- [WHAT IS NEEDED]: Print every line from the start of the data, and when you reach the line with "regulations and environmental guidelines.", include it and stop. Pictures are not part of the copy.

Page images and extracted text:
Content starts

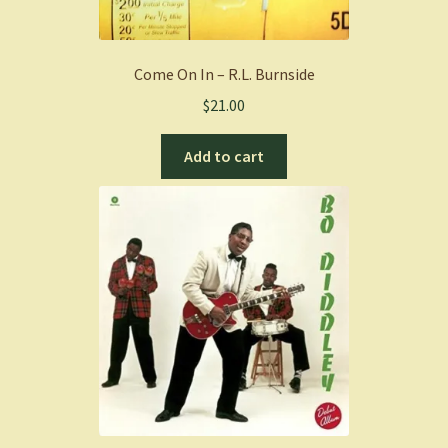
Come On In – R.L. Burnside
$
21.00
Add to cart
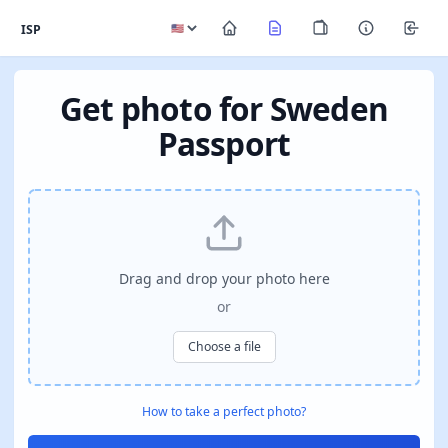
ISP
Get photo for Sweden
Passport
Drag and drop your photo here
or
Choose a file
How to take a perfect photo?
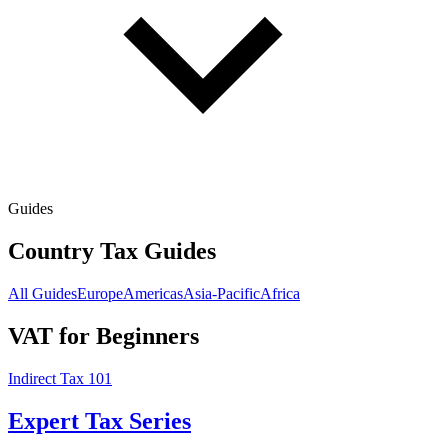
Guides
Country Tax Guides
All Guides
Europe
Americas
Asia-Pacific
Africa
VAT for Beginners
Indirect Tax 101
Expert Tax Series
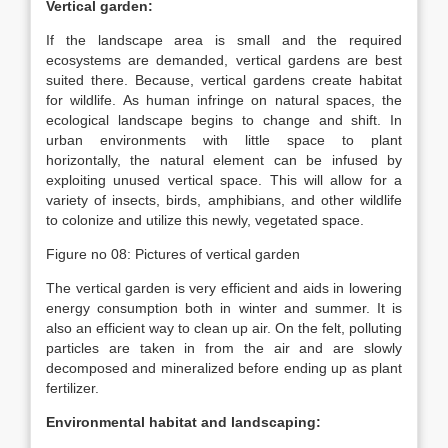
Vertical garden:
If the landscape area is small and the required
ecosystems are demanded, vertical gardens are best
suited there. Because, vertical gardens create habitat
for wildlife. As human infringe on natural spaces, the
ecological landscape begins to change and shift. In
urban environments with little space to plant
horizontally, the natural element can be infused by
exploiting unused vertical space. This will allow for a
variety of insects, birds, amphibians, and other wildlife
to colonize and utilize this newly, vegetated space.
Figure no 08: Pictures of vertical garden
The vertical garden is very efficient and aids in lowering
energy consumption both in winter and summer. It is
also an efficient way to clean up air. On the felt, polluting
particles are taken in from the air and are slowly
decomposed and mineralized before ending up as plant
fertilizer.
Environmental habitat and landscaping:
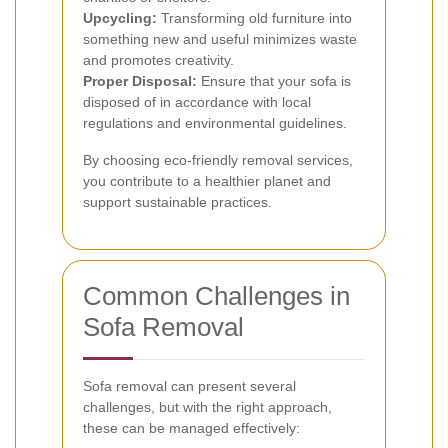
Upcycling:
Transforming old furniture into
something new and useful minimizes waste
and promotes creativity.
Proper Disposal:
Ensure that your sofa is
disposed of in accordance with local
regulations and environmental guidelines.
By choosing eco-friendly removal services,
you contribute to a healthier planet and
support sustainable practices.
Common Challenges in
Sofa Removal
Sofa removal can present several
challenges, but with the right approach,
these can be managed effectively:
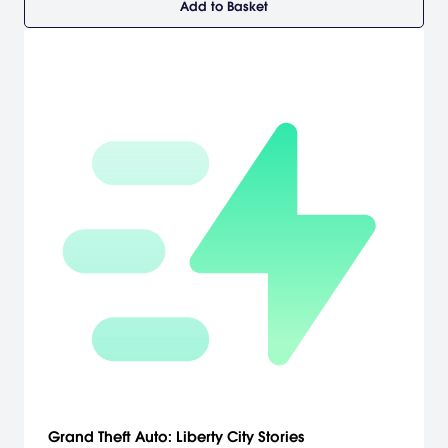
Add to Basket
Grand Theft Auto: Liberty City Stories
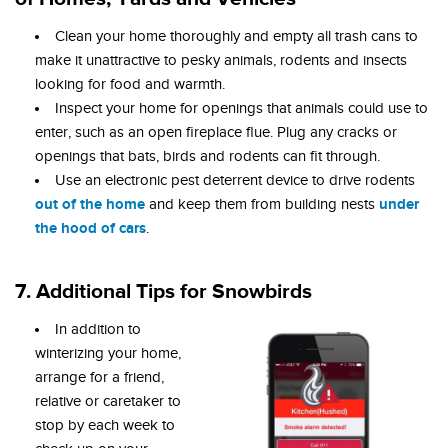
Clean your home thoroughly and empty all trash cans to
make it unattractive to pesky animals, rodents and insects
looking for food and warmth.
Inspect your home for openings that animals could use to
enter, such as an open fireplace flue. Plug any cracks or
openings that bats, birds and rodents can fit through.
Use an electronic pest deterrent device to drive rodents
out of the home
under
and keep them from building nests
the hood of cars
.
7. Additional Tips for Snowbirds
In addition to
winterizing your home,
arrange for a friend,
relative or caretaker to
stop by each week to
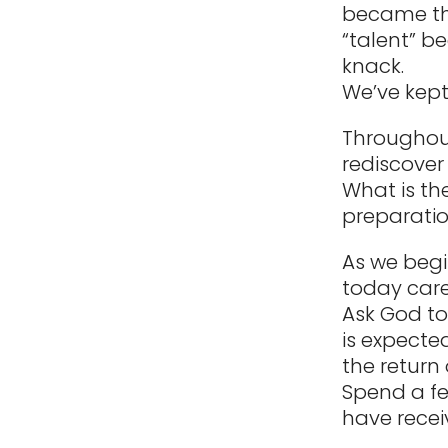
became the
“talent” b
knack.
We’ve kept
Throughout
rediscover 
What is th
preparation
As we begi
today care
Ask God to 
is expecte
the return 
Spend a fe
have recei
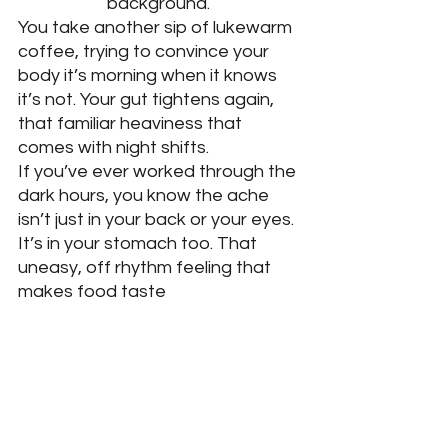
background. 
You take another sip of lukewarm 
coffee, trying to convince your 
body it’s morning when it knows 
it’s not. Your gut tightens again, 
that familiar heaviness that 
comes with night shifts. 
If you’ve ever worked through the 
dark hours, you know the ache 
isn’t just in your back or your eyes. 
It’s in your stomach too. That 
uneasy, off rhythm feeling that 
makes food taste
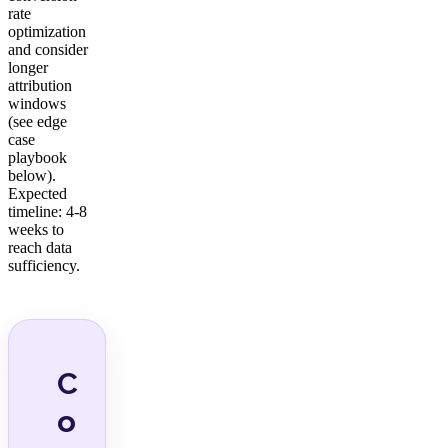
rate
optimization
and consider
longer
attribution
windows
(see edge
case
playbook
below).
Expected
timeline: 4-8
weeks to
reach data
sufficiency.
C
o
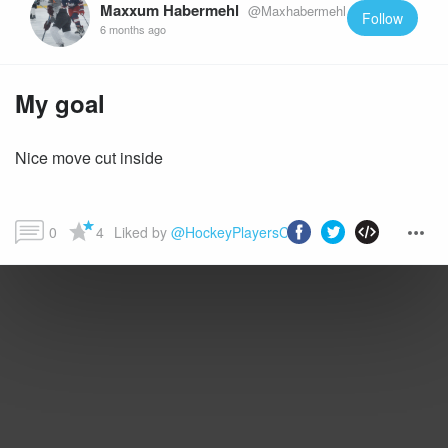
Maxxum Habermehl
@Maxhabermehl
Follow
6 months ago
My goal
Nice move cut inside
0
4
Liked by 
@HockeyPlayersClub
 and more...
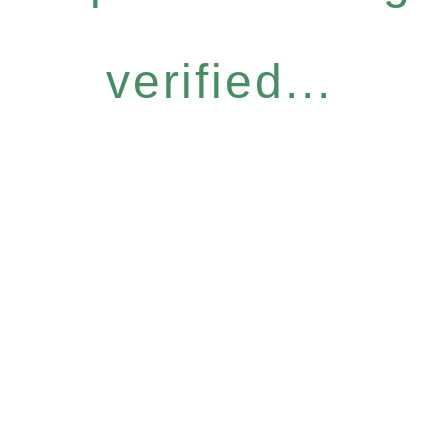
verified...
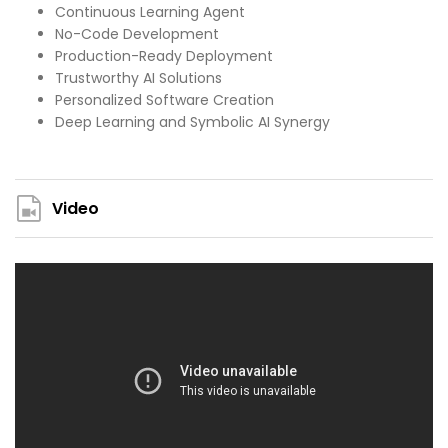
Continuous Learning Agent
No-Code Development
Production-Ready Deployment
Trustworthy AI Solutions
Personalized Software Creation
Deep Learning and Symbolic AI Synergy
Video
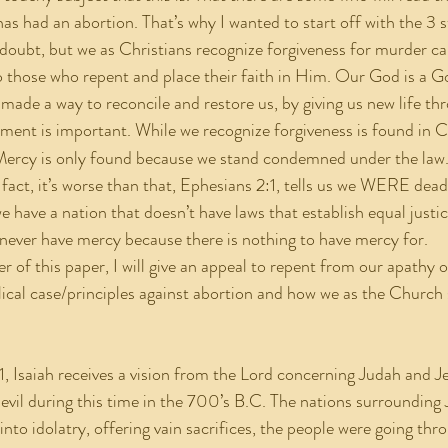
 had an abortion. That’s why I wanted to start off with the 3 
doubt, but we as Christians recognize forgiveness for murder can
o those who repent and place their faith in Him. Our God is a G
 made a way to reconcile and restore us, by giving us new life th
ement is important. While we recognize forgiveness is found in Ch
 Mercy is only found because we stand condemned under the law
 fact, it’s worse than that, Ephesians 2:1, tells us we WERE dead,
we have a nation that doesn’t have laws that establish equal justi
never have mercy because there is nothing to have mercy for.
blical case/principles against abortion and how we as the Church
d evil during this time in the 700’s B.C. The nations surroundin
into idolatry, offering vain sacrifices, the people were going th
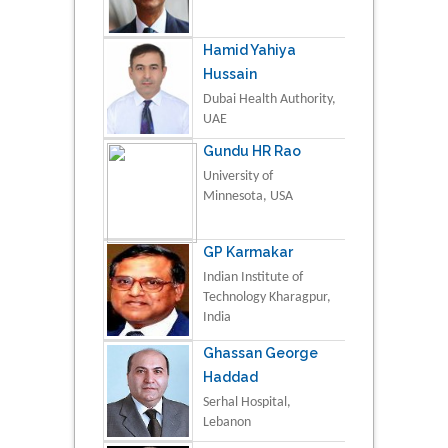
Hamid Yahiya
Hussain
Dubai Health Authority,
UAE
Gundu HR Rao
University of
Minnesota, USA
GP Karmakar
Indian Institute of
Technology Kharagpur,
India
Ghassan George
Haddad
Serhal Hospital,
Lebanon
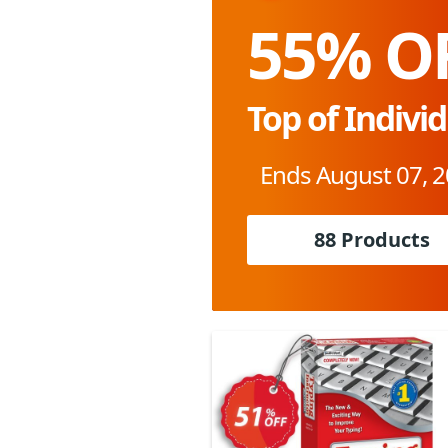
55% O
Top of Indivi
Ends August 07, 
88 Products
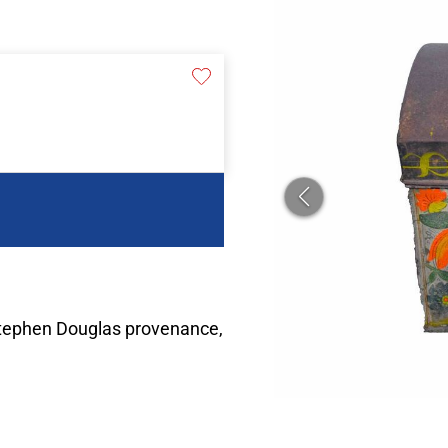
Stephen Douglas provenance,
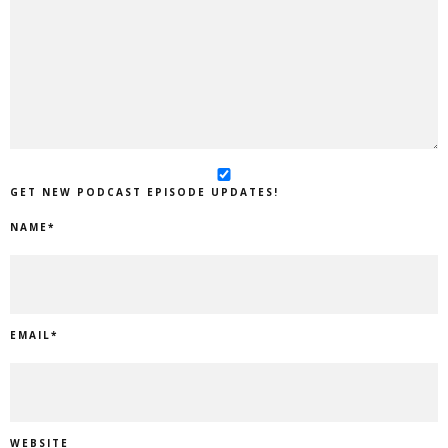
GET NEW PODCAST EPISODE UPDATES!
NAME
*
EMAIL
*
WEBSITE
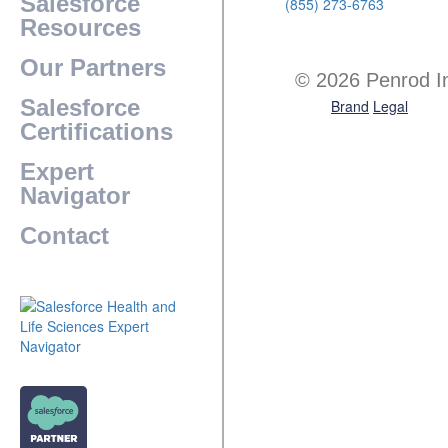
Salesforce
(855) 273-6763
Resources
Our Partners
© 2026 Penrod I
Salesforce
Brand
Legal
Certifications
Expert
Navigator
Contact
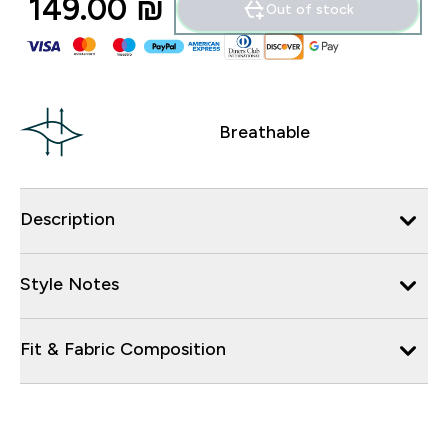
149.00 ₪‎
Out of stock
Breathable
Description
Style Notes
Fit & Fabric Composition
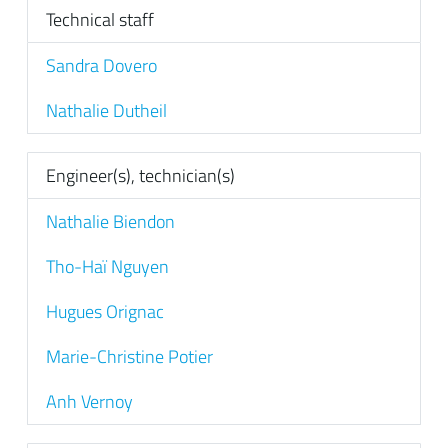
Technical staff
Sandra Dovero
Nathalie Dutheil
Engineer(s), technician(s)
Nathalie Biendon
Tho-Haï Nguyen
Hugues Orignac
Marie-Christine Potier
Anh Vernoy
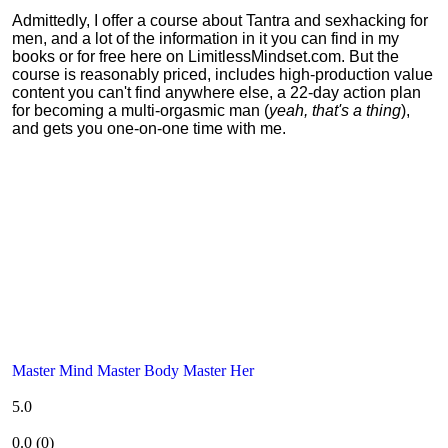
Admittedly, I offer a course about Tantra and sexhacking for
men, and a lot of the information in it you can find in my
books or for free here on LimitlessMindset.com. But the
course is reasonably priced, includes high-production value
content you can't find anywhere else, a 22-day action plan
for becoming a multi-orgasmic man (
yeah, that's a thing
),
and gets you one-on-one time with me.
Master Mind Master Body Master Her
5.0
0.0
(
0
)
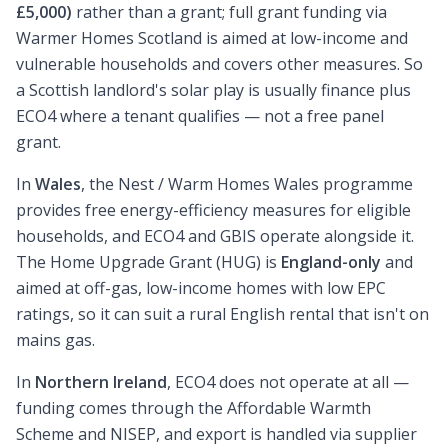
£5,000)
rather than a grant; full grant funding via
Warmer Homes Scotland is aimed at low-income and
vulnerable households and covers other measures. So
a Scottish landlord's solar play is usually finance plus
ECO4 where a tenant qualifies — not a free panel
grant.
In
Wales
, the Nest / Warm Homes Wales programme
provides free energy-efficiency measures for eligible
households, and ECO4 and GBIS operate alongside it.
The Home Upgrade Grant (HUG) is
England-only
and
aimed at off-gas, low-income homes with low EPC
ratings, so it can suit a rural English rental that isn't on
mains gas.
In
Northern Ireland
, ECO4 does not operate at all —
funding comes through the Affordable Warmth
Scheme and NISEP, and export is handled via supplier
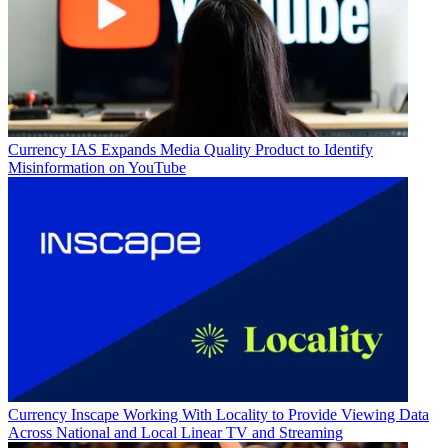
Currency
IAS Expands Media Quality Product to Identify
Misinformation on YouTube
Currency
Inscape Working With Locality to Provide Viewing Data
Across National and Local Linear TV and Streaming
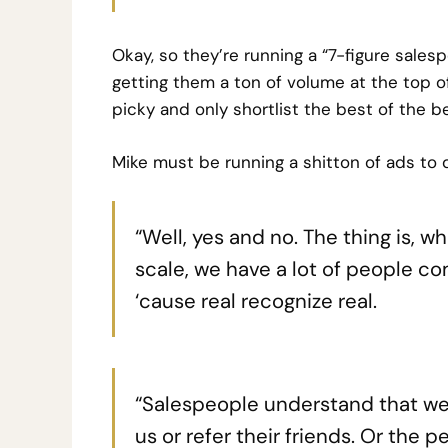
Okay, so they’re running a “7-figure sales
getting them a ton of volume at the top of
picky and only shortlist the best of the be
Mike must be running a shitton of ads to d
“Well, yes and no. The thing is, w
scale, we have a lot of people c
‘cause real recognize real.
“Salespeople understand that we ‘
us or refer their friends. Or the p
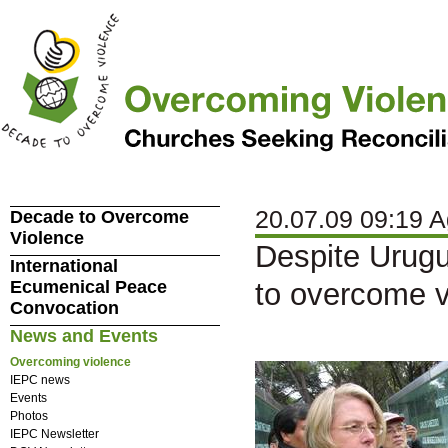
20.07.09 09:19 A
Decade to Overcome
Violence
Despite Urugu
International
Ecumenical Peace
to overcome v
Convocation
News and Events
Overcoming violence
IEPC news
Events
Photos
IEPC Newsletter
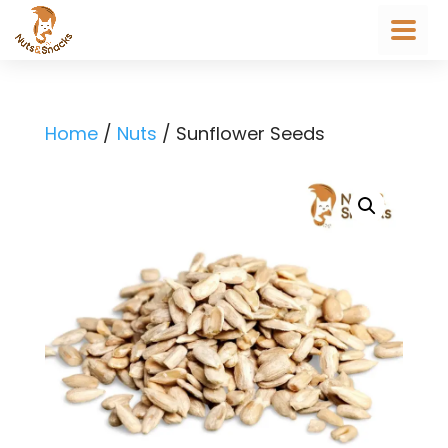
Home
/
Nuts
/ Sunflower Seeds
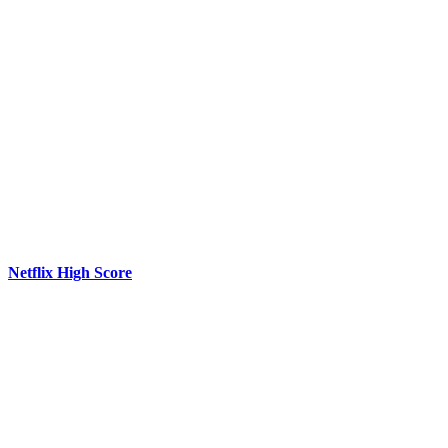
Netflix High Score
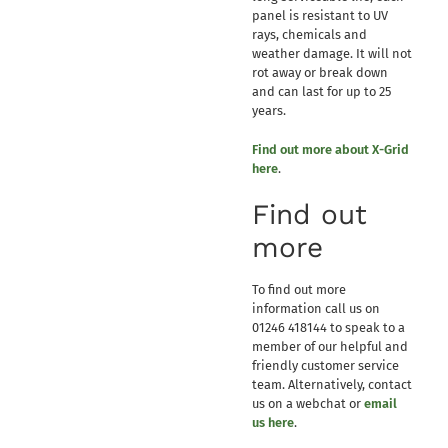
panel is resistant to UV
rays, chemicals and
weather damage. It will not
rot away or break down
and can last for up to 25
years.
Find out more about X-Grid
here
.
Find out
more
To find out more
information call us on
01246 418144 to speak to a
member of our helpful and
friendly customer service
team. Alternatively, contact
us on a webchat or
email
us here
.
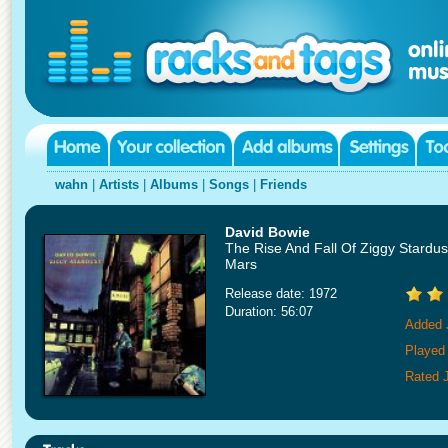
wahn
|
Artists
|
Albums
|
Songs
|
Friends
David Bowie
The Rise And Fall Of Ziggy Stardu
Mars
Release date: 1972
Duration: 56:07
Added 
Played
Rated J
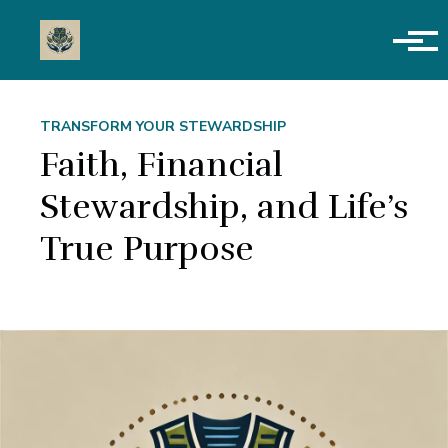
Skip to main content
TRANSFORM YOUR STEWARDSHIP
Faith, Financial
Stewardship, and Life’s
True Purpose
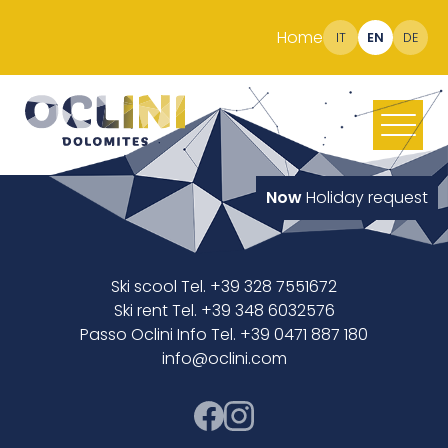
Home
IT
EN
DE
Now
Holiday request
Ski scool Tel. +39 328 7551672
Ski rent Tel. +39 348 6032576
Passo Oclini Info Tel. +39 0471 887 180
info@oclini.com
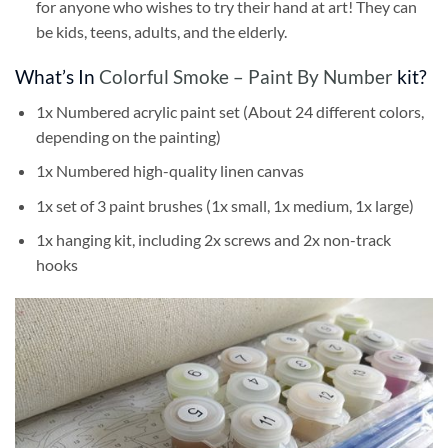
for anyone who wishes to try their hand at art! They can
be kids, teens, adults, and the elderly.
What’s In
Colorful Smoke – Paint By Number
kit?
1x Numbered acrylic paint set (About 24 different colors,
depending on the painting)
1x Numbered high-quality linen canvas
1x set of 3 paint brushes (1x small, 1x medium, 1x large)
1x hanging kit, including 2x screws and 2x non-track
hooks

Content ends

- [RESULT FOR THIS TASK]:
Come On In – R.L. Burnside
$
21.00
Add to cart
ISP
Get photo for Sweden
Passport
Drag and drop your photo here
or
Choose a file
How to take a perfect photo?
Guides
Country Tax Guides
All Guides
Europe
Americas
Asia-Pacific
Africa
VAT for Beginners
Indirect Tax 101
Expert Tax Series
Vertical garden:
If the landscape area is small and the required
ecosystems are demanded, vertical gardens are best
suited there. Because, vertical gardens create habitat
for wildlife. As human infringe on natural spaces, the
ecological landscape begins to change and shift. In
urban environments with little space to plant
horizontally, the natural element can be infused by
exploiting unused vertical space. This will allow for a
variety of insects, birds, amphibians, and other wildlife
to colonize and utilize this newly, vegetated space.
Figure no 08: Pictures of vertical garden
The vertical garden is very efficient and aids in lowering
energy consumption both in winter and summer. It is
also an efficient way to clean up air. On the felt, polluting
particles are taken in from the air and are slowly
decomposed and mineralized before ending up as plant
fertilizer.
Environmental habitat and landscaping:
Upcycling:
Transforming old furniture into
something new and useful minimizes waste
and promotes creativity.
Proper Disposal:
Ensure that your sofa is
disposed of in accordance with local
regulations and environmental guidelines.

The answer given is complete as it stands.